Task goal
Your task is to find every line in the records that holds the string "jsonify" and copy it.

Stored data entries
________________________

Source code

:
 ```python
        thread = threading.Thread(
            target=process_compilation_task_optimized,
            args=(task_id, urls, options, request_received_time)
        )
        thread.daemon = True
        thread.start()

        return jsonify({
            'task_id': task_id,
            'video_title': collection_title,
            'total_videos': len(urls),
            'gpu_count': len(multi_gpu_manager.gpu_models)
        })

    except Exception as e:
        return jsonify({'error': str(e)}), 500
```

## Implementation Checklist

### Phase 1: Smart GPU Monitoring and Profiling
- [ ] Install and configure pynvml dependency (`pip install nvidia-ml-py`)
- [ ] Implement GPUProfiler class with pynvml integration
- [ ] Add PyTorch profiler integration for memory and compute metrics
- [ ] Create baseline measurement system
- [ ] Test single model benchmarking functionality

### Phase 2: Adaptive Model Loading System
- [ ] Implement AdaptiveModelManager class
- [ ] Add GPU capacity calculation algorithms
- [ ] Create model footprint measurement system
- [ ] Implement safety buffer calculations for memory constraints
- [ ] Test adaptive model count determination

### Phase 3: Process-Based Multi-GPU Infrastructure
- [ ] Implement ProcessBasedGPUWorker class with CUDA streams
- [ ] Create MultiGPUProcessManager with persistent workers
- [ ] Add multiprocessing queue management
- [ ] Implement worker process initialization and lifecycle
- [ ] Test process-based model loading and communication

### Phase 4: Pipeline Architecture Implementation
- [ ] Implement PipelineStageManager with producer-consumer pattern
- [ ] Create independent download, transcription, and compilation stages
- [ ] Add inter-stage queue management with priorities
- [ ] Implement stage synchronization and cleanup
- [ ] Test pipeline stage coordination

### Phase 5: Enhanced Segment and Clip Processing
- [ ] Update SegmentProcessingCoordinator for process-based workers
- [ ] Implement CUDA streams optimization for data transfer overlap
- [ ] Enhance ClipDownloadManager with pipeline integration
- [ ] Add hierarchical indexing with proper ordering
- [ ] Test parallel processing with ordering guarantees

________________________

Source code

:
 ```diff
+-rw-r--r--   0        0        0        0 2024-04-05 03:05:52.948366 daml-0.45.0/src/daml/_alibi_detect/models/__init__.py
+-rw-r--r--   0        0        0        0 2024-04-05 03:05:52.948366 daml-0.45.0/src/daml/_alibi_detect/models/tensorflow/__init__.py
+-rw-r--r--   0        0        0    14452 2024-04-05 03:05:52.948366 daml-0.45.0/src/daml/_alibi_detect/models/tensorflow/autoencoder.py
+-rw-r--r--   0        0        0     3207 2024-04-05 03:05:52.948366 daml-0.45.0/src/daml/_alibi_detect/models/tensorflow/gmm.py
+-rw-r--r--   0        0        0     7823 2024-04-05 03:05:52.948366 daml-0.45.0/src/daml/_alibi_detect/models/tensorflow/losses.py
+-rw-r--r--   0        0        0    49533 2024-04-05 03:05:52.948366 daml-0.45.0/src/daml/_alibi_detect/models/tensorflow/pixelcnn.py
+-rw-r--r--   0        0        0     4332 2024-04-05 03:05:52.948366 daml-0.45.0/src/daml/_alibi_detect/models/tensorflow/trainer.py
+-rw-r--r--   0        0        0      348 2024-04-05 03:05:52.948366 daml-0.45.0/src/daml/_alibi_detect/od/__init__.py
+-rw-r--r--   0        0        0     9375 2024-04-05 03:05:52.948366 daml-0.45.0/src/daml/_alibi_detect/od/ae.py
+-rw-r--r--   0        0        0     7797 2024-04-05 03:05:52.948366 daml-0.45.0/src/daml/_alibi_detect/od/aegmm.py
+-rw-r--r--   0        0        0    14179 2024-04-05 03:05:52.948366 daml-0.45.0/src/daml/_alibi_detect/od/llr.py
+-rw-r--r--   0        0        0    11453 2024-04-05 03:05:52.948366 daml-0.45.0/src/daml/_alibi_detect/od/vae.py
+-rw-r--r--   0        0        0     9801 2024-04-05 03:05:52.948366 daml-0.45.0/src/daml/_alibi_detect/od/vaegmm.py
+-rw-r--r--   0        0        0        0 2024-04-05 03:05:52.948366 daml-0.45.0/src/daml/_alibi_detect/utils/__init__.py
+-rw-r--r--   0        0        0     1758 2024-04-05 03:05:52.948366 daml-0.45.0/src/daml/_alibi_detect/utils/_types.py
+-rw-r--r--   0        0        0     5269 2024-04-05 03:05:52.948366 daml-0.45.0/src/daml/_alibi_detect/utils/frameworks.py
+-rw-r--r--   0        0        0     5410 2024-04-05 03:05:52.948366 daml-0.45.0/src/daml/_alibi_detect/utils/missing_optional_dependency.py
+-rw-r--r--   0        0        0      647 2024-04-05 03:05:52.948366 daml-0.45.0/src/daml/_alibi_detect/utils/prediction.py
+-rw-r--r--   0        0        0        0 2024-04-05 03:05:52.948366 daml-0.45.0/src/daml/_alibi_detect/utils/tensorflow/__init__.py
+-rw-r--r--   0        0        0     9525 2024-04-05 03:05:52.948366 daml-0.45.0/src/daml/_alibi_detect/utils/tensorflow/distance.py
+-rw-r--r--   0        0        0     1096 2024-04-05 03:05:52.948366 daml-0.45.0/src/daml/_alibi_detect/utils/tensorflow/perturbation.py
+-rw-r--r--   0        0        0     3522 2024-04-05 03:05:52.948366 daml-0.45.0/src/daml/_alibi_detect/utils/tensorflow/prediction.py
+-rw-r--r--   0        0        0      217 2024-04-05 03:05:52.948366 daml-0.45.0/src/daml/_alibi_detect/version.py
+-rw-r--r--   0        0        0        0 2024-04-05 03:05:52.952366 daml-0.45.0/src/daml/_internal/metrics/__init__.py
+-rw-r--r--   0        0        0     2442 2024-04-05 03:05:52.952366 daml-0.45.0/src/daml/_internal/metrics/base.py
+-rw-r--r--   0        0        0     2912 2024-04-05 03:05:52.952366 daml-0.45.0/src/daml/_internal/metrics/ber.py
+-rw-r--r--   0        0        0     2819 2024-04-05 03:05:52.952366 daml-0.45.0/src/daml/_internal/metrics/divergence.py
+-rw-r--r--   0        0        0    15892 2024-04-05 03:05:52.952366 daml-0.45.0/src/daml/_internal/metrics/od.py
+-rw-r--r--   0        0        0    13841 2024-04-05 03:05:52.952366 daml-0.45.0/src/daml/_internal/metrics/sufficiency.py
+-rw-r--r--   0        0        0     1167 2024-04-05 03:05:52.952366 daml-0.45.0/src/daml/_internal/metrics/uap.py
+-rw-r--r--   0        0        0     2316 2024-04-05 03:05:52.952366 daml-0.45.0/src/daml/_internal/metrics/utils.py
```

________________________

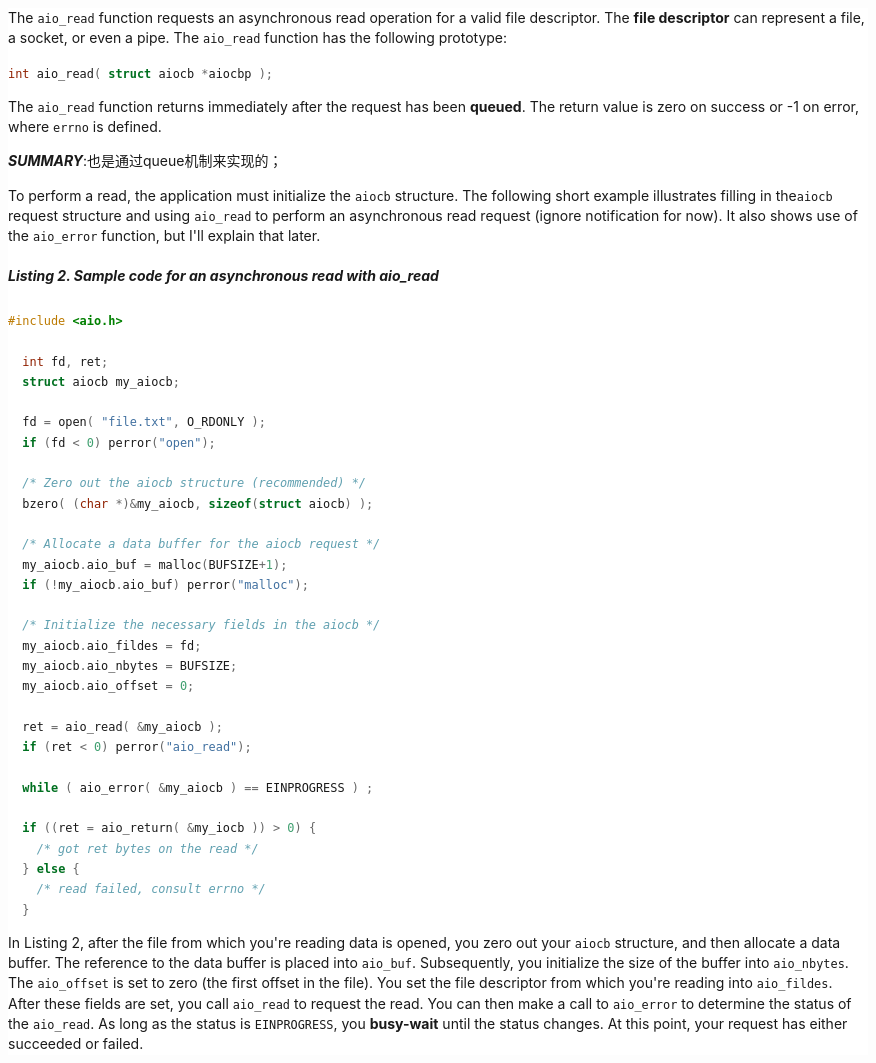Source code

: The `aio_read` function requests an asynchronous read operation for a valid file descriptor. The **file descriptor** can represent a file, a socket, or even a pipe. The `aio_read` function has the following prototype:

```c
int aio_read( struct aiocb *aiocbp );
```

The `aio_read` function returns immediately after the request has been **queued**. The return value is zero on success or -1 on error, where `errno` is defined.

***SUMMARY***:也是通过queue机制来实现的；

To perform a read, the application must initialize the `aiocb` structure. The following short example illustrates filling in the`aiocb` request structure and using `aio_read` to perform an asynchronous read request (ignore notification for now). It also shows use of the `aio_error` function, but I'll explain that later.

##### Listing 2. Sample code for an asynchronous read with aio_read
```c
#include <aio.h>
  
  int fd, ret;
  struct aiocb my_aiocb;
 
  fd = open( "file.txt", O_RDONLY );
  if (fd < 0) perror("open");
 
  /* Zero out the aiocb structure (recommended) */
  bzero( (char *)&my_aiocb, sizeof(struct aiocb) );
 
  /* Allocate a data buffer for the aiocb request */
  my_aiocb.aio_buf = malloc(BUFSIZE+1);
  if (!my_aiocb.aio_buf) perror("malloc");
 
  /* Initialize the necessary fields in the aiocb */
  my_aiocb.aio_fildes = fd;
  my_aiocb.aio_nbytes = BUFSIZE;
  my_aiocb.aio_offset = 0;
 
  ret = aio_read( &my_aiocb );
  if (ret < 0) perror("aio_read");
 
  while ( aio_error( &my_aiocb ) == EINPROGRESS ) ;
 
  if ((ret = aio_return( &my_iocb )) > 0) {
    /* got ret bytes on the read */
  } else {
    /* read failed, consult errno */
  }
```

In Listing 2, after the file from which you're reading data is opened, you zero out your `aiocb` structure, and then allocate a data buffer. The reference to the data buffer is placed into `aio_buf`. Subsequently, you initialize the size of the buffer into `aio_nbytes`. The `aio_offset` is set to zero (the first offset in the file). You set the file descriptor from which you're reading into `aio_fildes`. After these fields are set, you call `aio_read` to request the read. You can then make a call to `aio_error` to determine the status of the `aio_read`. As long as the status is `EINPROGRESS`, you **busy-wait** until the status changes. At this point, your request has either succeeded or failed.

________________________

Written answer
        return jsonify({
        return jsonify({'error': str(e)}), 500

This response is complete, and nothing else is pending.